What you will do: Will you reproduce the tech debt post below word for word, from its title through its last line?

Text:
┌──

Thoughts about Tech Debt


Candace Savonen


June 2, 2023

Tech debt isn’t all bad.

Tech debt is the flip side of project health

Technical debt is generally defined as the accrued cost of using less than optimal solutions now, that you will have to ‘pay’ for later.

Just as mortgages and school loans and other types of investments are not always bad (but might still feel that way), not all kinds of tech debt are bad. In fact, for discussions like these, its probably best we frame tech debt as the inverse of ‘project health’.

It’s unrealistic to write a perfect project. And even if you did, the software environment surrounding that perfect project would still change and eventually render that perfect project into no longer useful. So how do we conduct ourselves in the real world where ‘good code’ is only one piece of the puzzle?

Types of tech debt

Not all types of tech debt are the same. Just as thousands of dollars in credit card debt for my Hidden Valley ranch habit should not be equated to me storing money away for my child’s education fund. One of these is a good use of money (I’ll let you guess which).

Tech debt has been categorized by others (like this article from asana) as being of different types:

Types of Tech Debt From this article:

` Prudent and deliberate: The decision to ship quickly and deal with the consequences later causes prudent and deliberate debt. This type of debt is most commonly used when the stakes of the product are relatively low, and the benefits of a quick delivery outweigh the risk.

Reckless and deliberate: Knowing how to produce the best code but prioritizing speedy delivery over it is the cause of reckless and deliberate debt.

└──

Listed records:

┌──

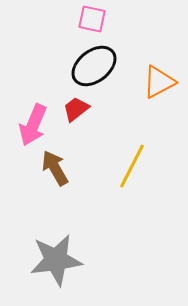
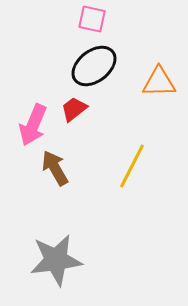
orange triangle: rotated 27 degrees clockwise
red trapezoid: moved 2 px left
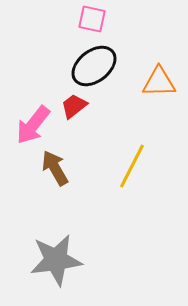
red trapezoid: moved 3 px up
pink arrow: rotated 15 degrees clockwise
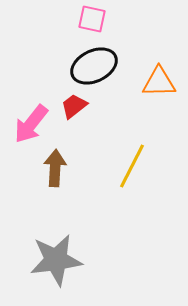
black ellipse: rotated 12 degrees clockwise
pink arrow: moved 2 px left, 1 px up
brown arrow: rotated 33 degrees clockwise
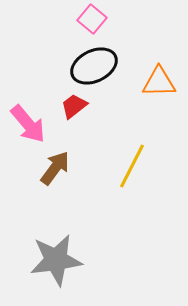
pink square: rotated 28 degrees clockwise
pink arrow: moved 3 px left; rotated 78 degrees counterclockwise
brown arrow: rotated 33 degrees clockwise
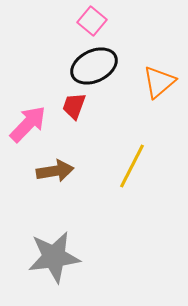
pink square: moved 2 px down
orange triangle: rotated 39 degrees counterclockwise
red trapezoid: rotated 32 degrees counterclockwise
pink arrow: rotated 96 degrees counterclockwise
brown arrow: moved 3 px down; rotated 45 degrees clockwise
gray star: moved 2 px left, 3 px up
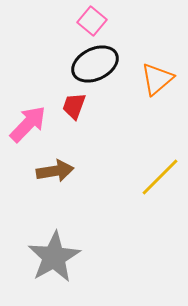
black ellipse: moved 1 px right, 2 px up
orange triangle: moved 2 px left, 3 px up
yellow line: moved 28 px right, 11 px down; rotated 18 degrees clockwise
gray star: rotated 22 degrees counterclockwise
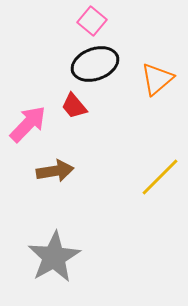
black ellipse: rotated 6 degrees clockwise
red trapezoid: rotated 60 degrees counterclockwise
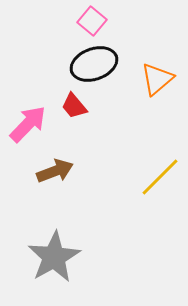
black ellipse: moved 1 px left
brown arrow: rotated 12 degrees counterclockwise
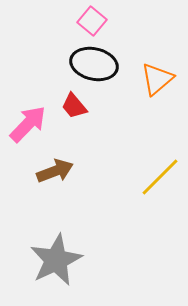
black ellipse: rotated 33 degrees clockwise
gray star: moved 2 px right, 3 px down; rotated 4 degrees clockwise
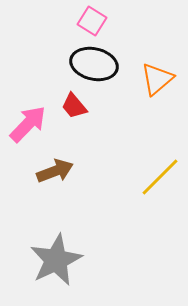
pink square: rotated 8 degrees counterclockwise
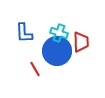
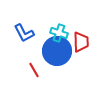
blue L-shape: rotated 25 degrees counterclockwise
red line: moved 1 px left, 1 px down
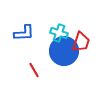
blue L-shape: rotated 65 degrees counterclockwise
red trapezoid: rotated 20 degrees clockwise
blue circle: moved 7 px right
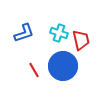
blue L-shape: rotated 15 degrees counterclockwise
red trapezoid: moved 2 px up; rotated 30 degrees counterclockwise
blue circle: moved 1 px left, 15 px down
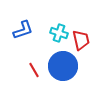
blue L-shape: moved 1 px left, 3 px up
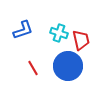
blue circle: moved 5 px right
red line: moved 1 px left, 2 px up
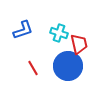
red trapezoid: moved 2 px left, 4 px down
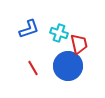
blue L-shape: moved 6 px right, 1 px up
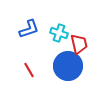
red line: moved 4 px left, 2 px down
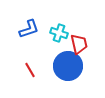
red line: moved 1 px right
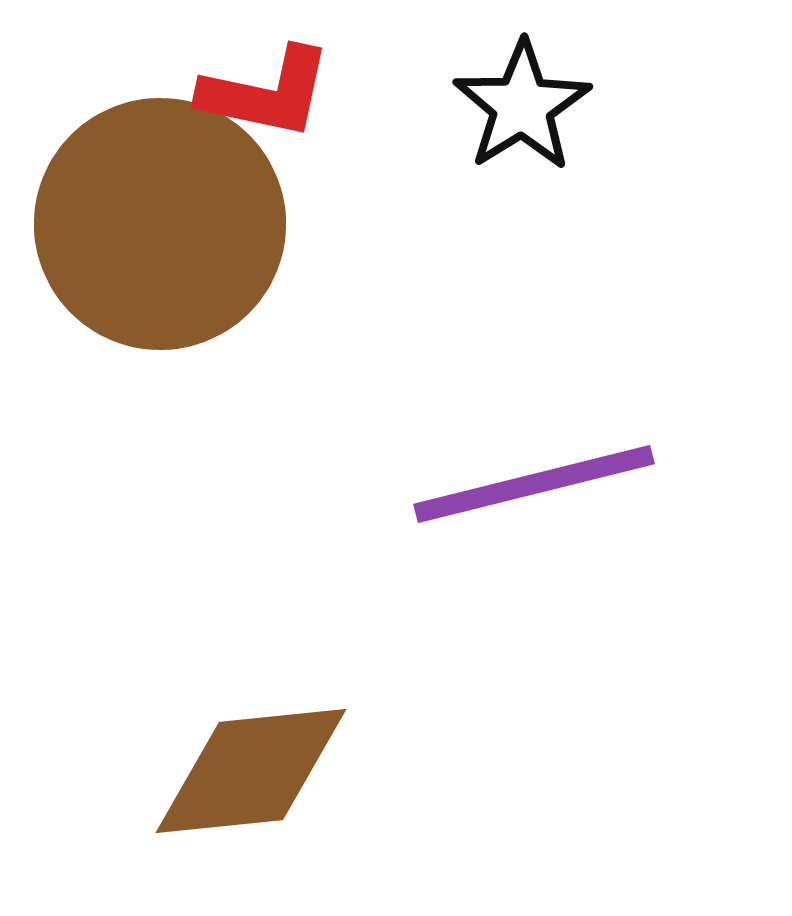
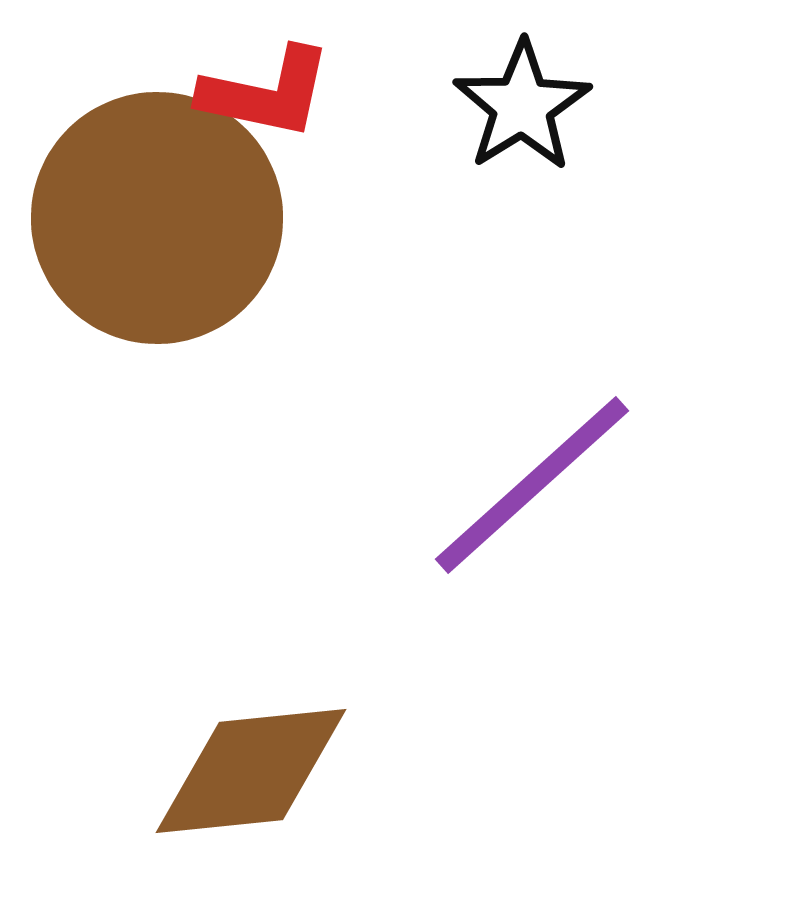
brown circle: moved 3 px left, 6 px up
purple line: moved 2 px left, 1 px down; rotated 28 degrees counterclockwise
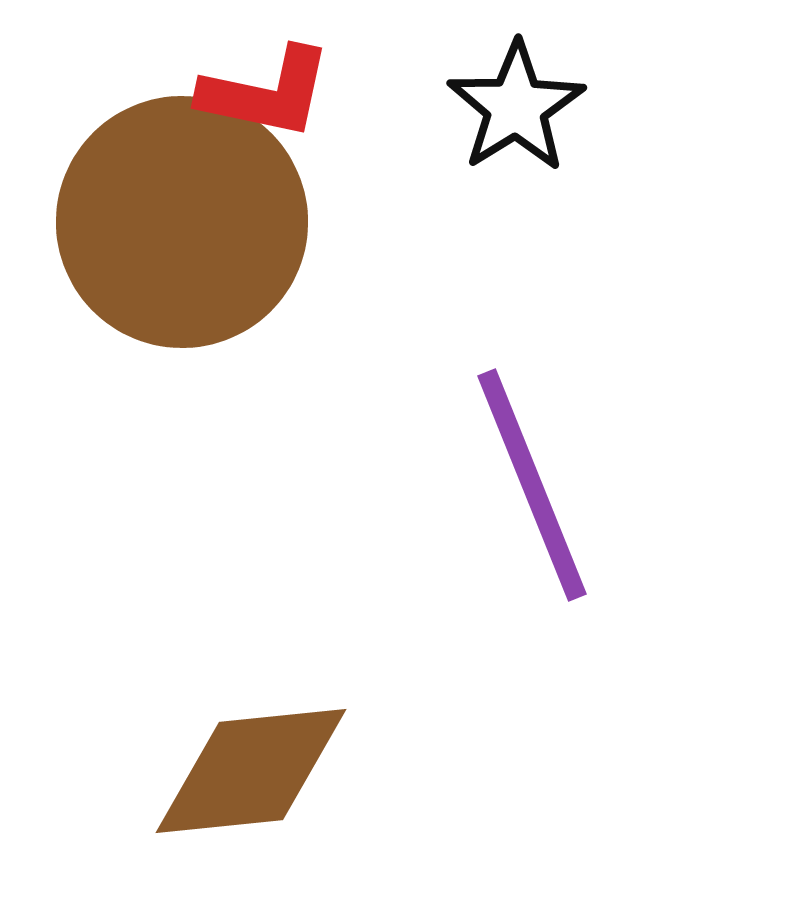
black star: moved 6 px left, 1 px down
brown circle: moved 25 px right, 4 px down
purple line: rotated 70 degrees counterclockwise
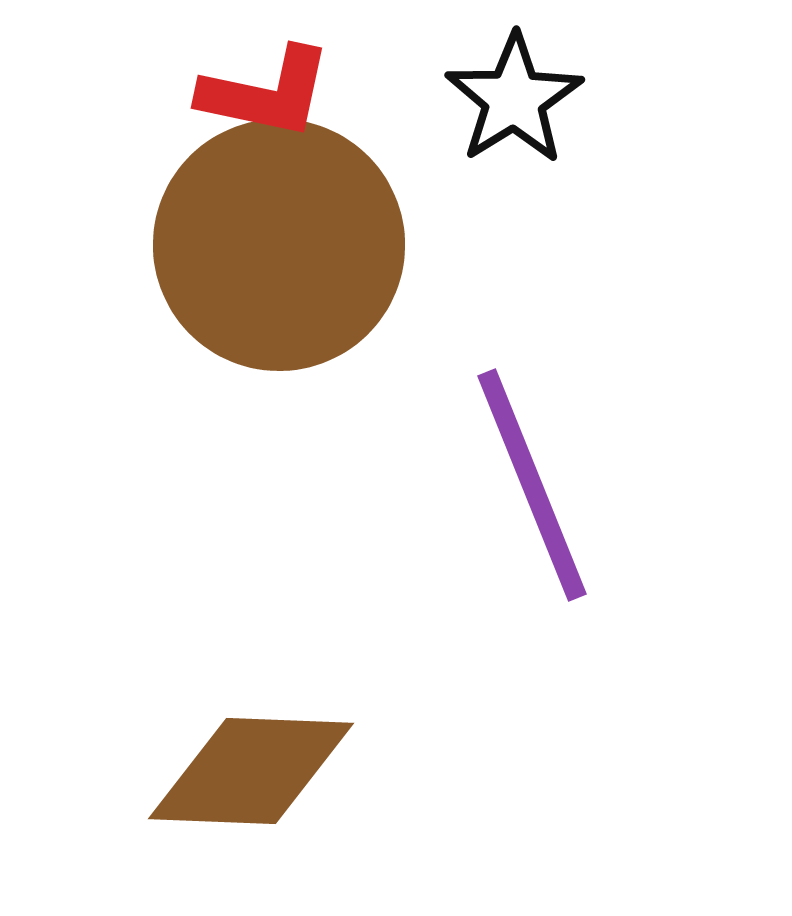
black star: moved 2 px left, 8 px up
brown circle: moved 97 px right, 23 px down
brown diamond: rotated 8 degrees clockwise
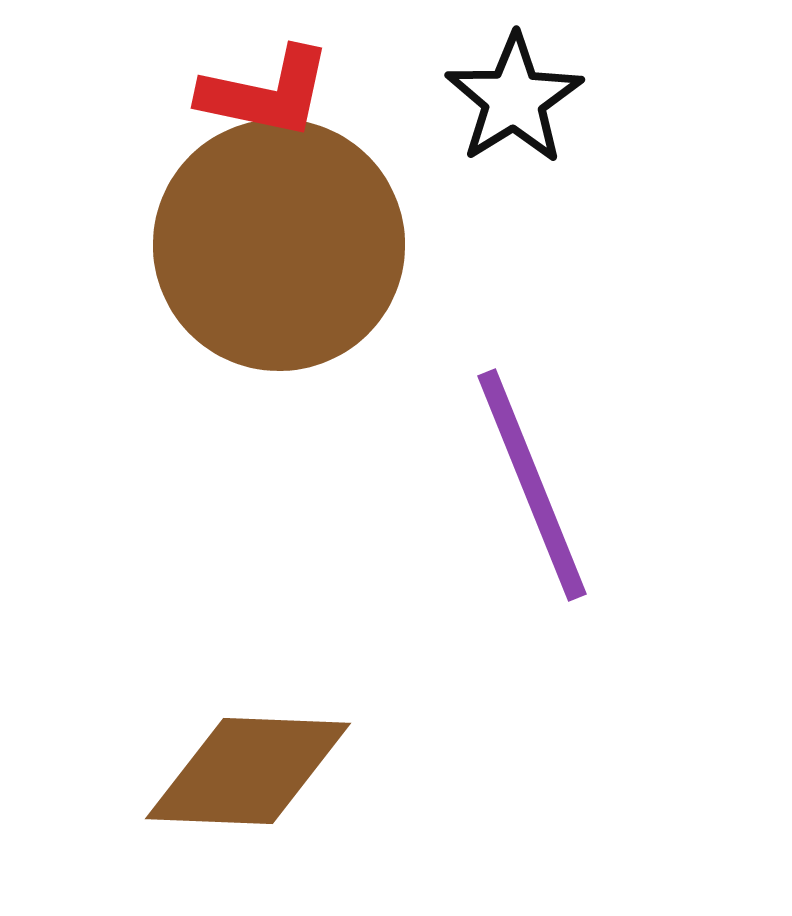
brown diamond: moved 3 px left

└──

Task solution:
Thoughts about Tech Debt


Candace Savonen


June 2, 2023

Tech debt isn’t all bad.

Tech debt is the flip side of project health

Technical debt is generally defined as the accrued cost of using less than optimal solutions now, that you will have to ‘pay’ for later.

Just as mortgages and school loans and other types of investments are not always bad (but might still feel that way), not all kinds of tech debt are bad. In fact, for discussions like these, its probably best we frame tech debt as the inverse of ‘project health’.

It’s unrealistic to write a perfect project. And even if you did, the software environment surrounding that perfect project would still change and eventually render that perfect project into no longer useful. So how do we conduct ourselves in the real world where ‘good code’ is only one piece of the puzzle?

Types of tech debt

Not all types of tech debt are the same. Just as thousands of dollars in credit card debt for my Hidden Valley ranch habit should not be equated to me storing money away for my child’s education fund. One of these is a good use of money (I’ll let you guess which).

Tech debt has been categorized by others (like this article from asana) as being of different types:

Types of Tech Debt From this article:

` Prudent and deliberate: The decision to ship quickly and deal with the consequences later causes prudent and deliberate debt. This type of debt is most commonly used when the stakes of the product are relatively low, and the benefits of a quick delivery outweigh the risk.

Reckless and deliberate: Knowing how to produce the best code but prioritizing speedy delivery over it is the cause of reckless and deliberate debt.